Num gesto estético que se constitui simultaneamente enquanto gesto político, esta conferência realizou-se no evento Indirecções Generativas e teve lugar numa antiga piscina municipal de Montemor-o-Novo (7 de Setembro de 2013).

Inúmeros pensadores críticos e activistas hoje em dia olham para o passado em busca de estratégias que lhes permitam desenhar futuros inclusivos (de identidade sexual, de anti-racismo). Pense-se, por ex., no ‘temporal drag’ de Elizabeth Freeman, ou na aproporiação femme-nista de ‘vintage’ de Ulrika Dahl’s. Considere-se nesta perspectiva o estudo de clássicos pós-coloniais como o Manifesto Antropofágico de Oswald de Andrade, de 1928, ou de histórias ‘menores’ (como, por exemplo, as Africanas). Nesta minha contribuição gostaria de interrogar como é que estes saltos anacronistas acontecem. Como é que saltamos para futuros do passado?
Sendo devedora do facto de tanto o pós-feminismo como o pós-colonialismo conterem em si um certo anacronismo (as pós feministas consideraram o feminismo fora de moda e enterraram-no prematuramente; a temporalidade pós colonialista é mais complexa), eu gostaria de tentar uma discussão precisa da noção de ‘geração’. Geração (de acordo com a raíz etimológica genoi) pergunta como podemos classificar ideias e (de genesthai; vir a ser) como essas ideias são geradas e permanecem generativas.
A relação estreita entre genoi e genesthai torna claro que não nos devemos apressar a colocar de parte os padrões da temporalidade linear; indirecções entrecruzam-se com direcções. e Alargar e afinar a noção de ‘geração’, argumentarei, tem potencial para o projecto deste Encontro.

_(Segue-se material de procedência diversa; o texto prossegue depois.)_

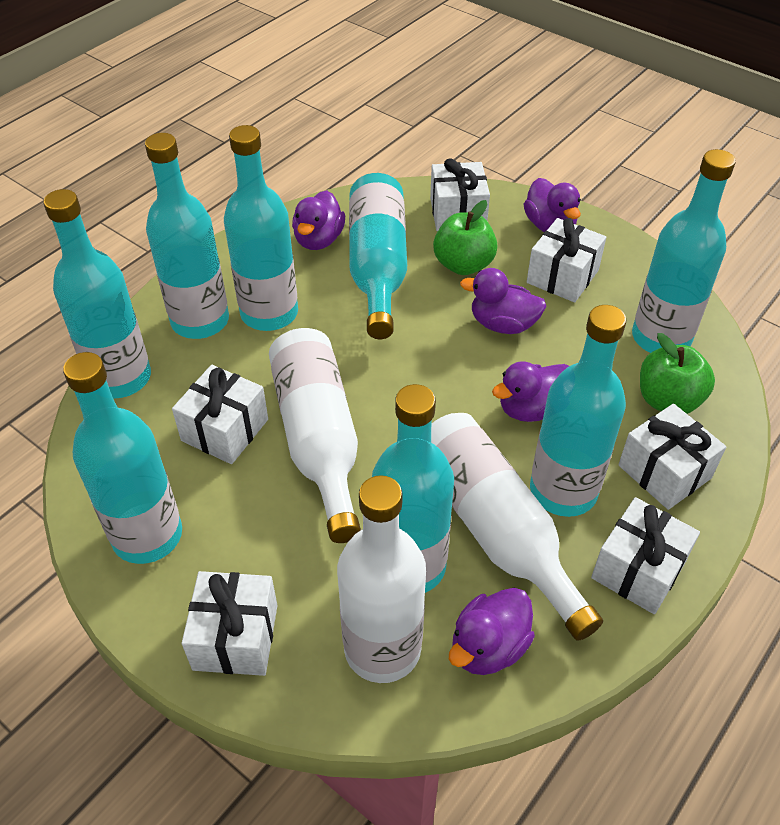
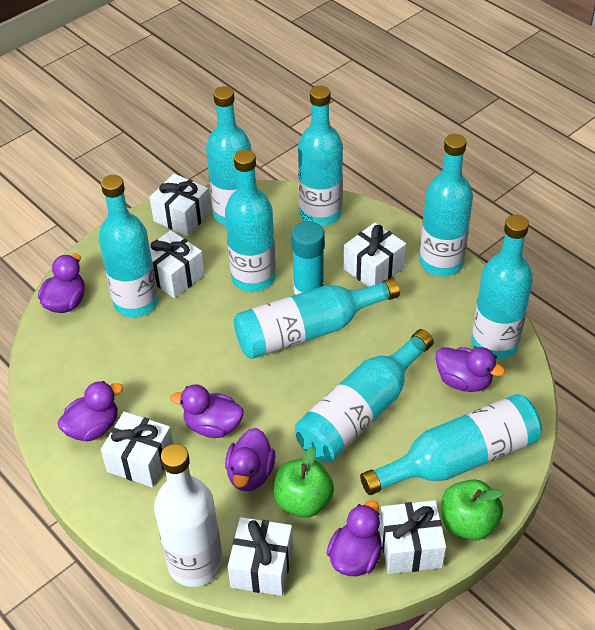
purple duck: [292,190,345,250] [449,588,535,675] [460,268,546,334] [492,361,569,422] [524,178,581,232] = 5 -> [38,254,85,313] [57,381,123,441] [170,384,244,438] [225,428,275,491] [327,500,382,576] [435,347,505,392] = 6
turquoise bottle: [43,189,151,399] [63,352,182,564] [145,133,229,339] [224,125,298,331] [349,173,407,339] [372,384,454,593] [530,305,626,517] [632,149,736,353] = 8 -> [99,175,159,317] [206,86,251,226] [225,149,276,292] [234,278,400,359] [295,329,434,463] [298,86,343,226] [360,394,542,495] [419,134,473,277] [471,215,533,359] = 9
turquoise glue stick: none = 0 -> [291,221,325,295] = 1
white bottle: [269,328,361,543] [337,475,426,683] [431,413,603,641] = 3 -> [154,444,222,587] = 1

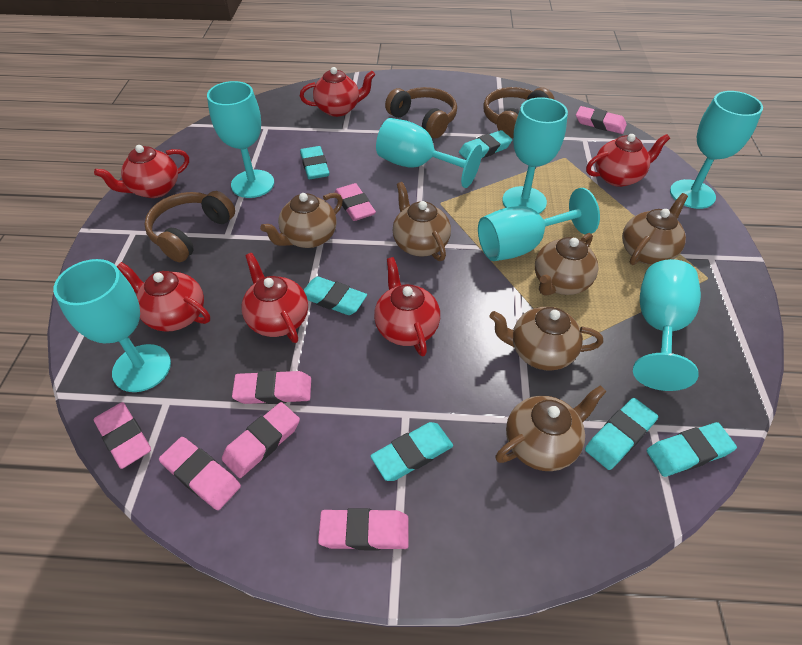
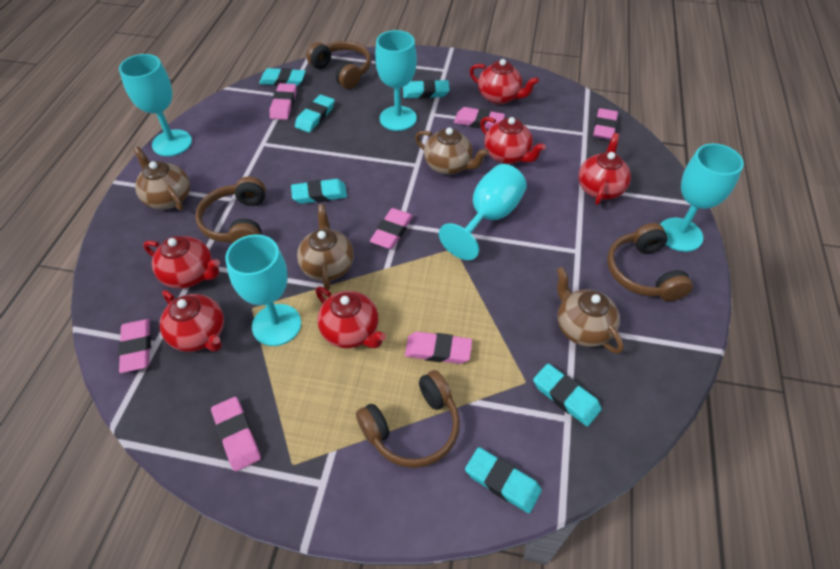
brown headphones: [144,191,235,262] [385,87,457,138] [484,87,554,138] = 3 -> [196,177,266,244] [306,41,371,89] [356,370,460,468] [607,223,693,301] = 4
brown teapot: [260,193,343,248] [393,182,451,261] [489,307,603,371] [495,385,607,471] [535,233,598,296] [622,193,688,265] = 6 -> [133,147,190,211] [297,204,354,291] [415,127,489,175] [557,267,624,354] = 4
turquoise goblet: [53,259,171,392] [207,81,274,198] [376,118,482,188] [478,188,600,261] [502,97,568,214] [633,259,701,391] [670,91,763,209] = 7 -> [119,54,192,156] [225,235,301,346] [375,30,417,131] [439,164,527,260] [660,143,744,252] = 5

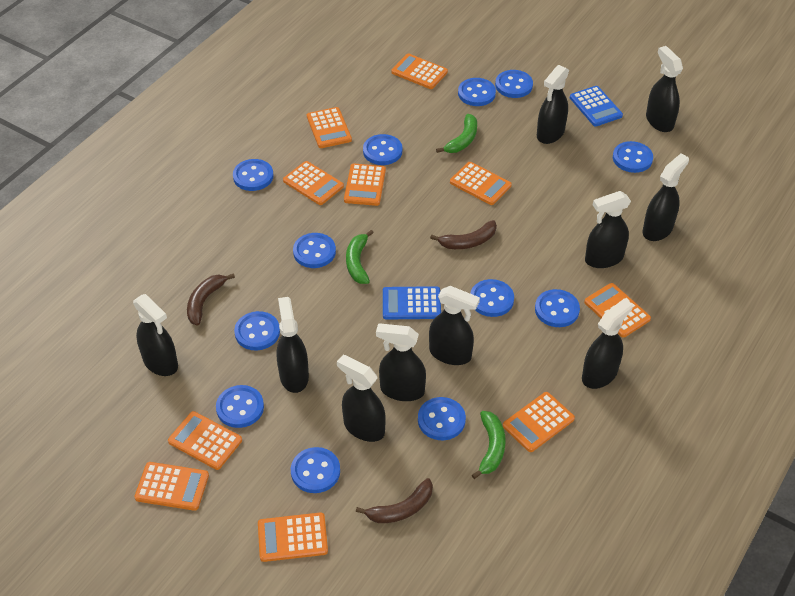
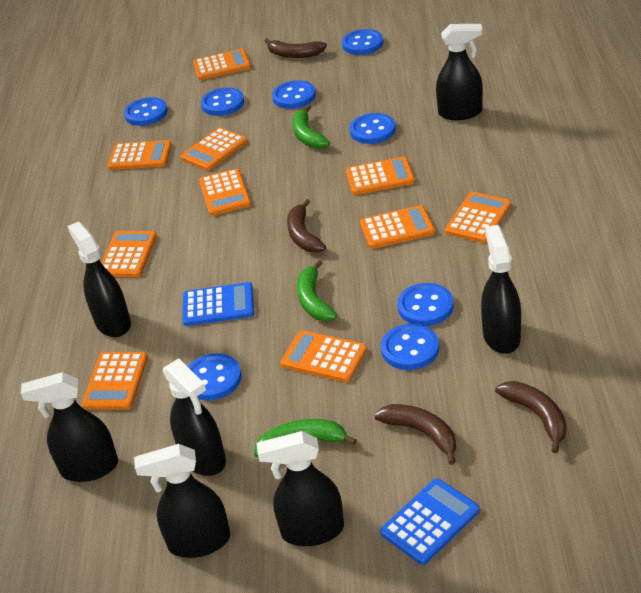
black spray bottle: [133,294,178,376] [277,297,309,393] [337,355,386,442] [376,323,426,401] [429,286,480,365] [537,65,569,144] [582,298,633,389] [585,191,631,268] [643,154,689,241] [646,46,683,132] = 10 -> [21,372,118,482] [67,221,131,337] [134,444,230,558] [163,358,226,476] [257,431,344,546] [436,24,483,120] [481,225,521,354] = 7
blue button: [216,385,264,428] [233,159,274,191] [234,311,280,350] [291,447,340,493] [293,233,336,268] [363,134,403,165] [418,397,466,440] [458,78,496,106] [470,279,514,317] [495,70,533,98] [535,289,580,327] [613,141,653,173] = 12 -> [124,97,168,126] [188,353,242,400] [201,87,244,116] [272,80,316,109] [342,29,383,55] [350,113,396,144] [381,324,439,370] [397,283,453,326] = 8
brown banana: [187,273,235,326] [356,478,433,523] [430,220,497,249] = 3 -> [264,38,327,58] [287,199,326,253] [374,404,456,465] [495,381,566,453] = 4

Imagens: Isabel Brison e Nuno Rodrigues de Sousa; Som: stress.fm (Nuno Torres).

Iris van der Tuin é Professora Assistente de Estudos de Género no Department of Media and Culture Studies na Utrecht University. Trabalha sobre epistemologias feministas e o novo materialismo, escrevendo sobre estes temas para várias revistas da especialidade. É co-directora da organização European Association for Gender Research, Education and Documentation (ATGENDER).